### Problem to work on:
Show all lines of the entries in which the word "errors" is found.

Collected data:
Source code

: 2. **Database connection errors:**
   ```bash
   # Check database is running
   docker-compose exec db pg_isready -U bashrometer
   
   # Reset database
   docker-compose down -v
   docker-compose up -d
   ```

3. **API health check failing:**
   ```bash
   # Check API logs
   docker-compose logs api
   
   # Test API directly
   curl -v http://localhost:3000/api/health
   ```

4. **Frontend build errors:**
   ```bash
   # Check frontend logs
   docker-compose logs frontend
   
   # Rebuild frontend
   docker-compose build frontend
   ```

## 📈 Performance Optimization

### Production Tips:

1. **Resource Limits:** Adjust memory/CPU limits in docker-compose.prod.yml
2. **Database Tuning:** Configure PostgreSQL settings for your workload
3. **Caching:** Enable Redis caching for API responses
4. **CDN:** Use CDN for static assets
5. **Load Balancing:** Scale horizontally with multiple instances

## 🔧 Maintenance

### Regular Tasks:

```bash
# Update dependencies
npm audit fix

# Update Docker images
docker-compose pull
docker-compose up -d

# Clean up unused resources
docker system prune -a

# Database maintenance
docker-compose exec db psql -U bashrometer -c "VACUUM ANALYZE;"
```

### Your response:
: 2. **Database connection errors:**
4. **Frontend build errors:**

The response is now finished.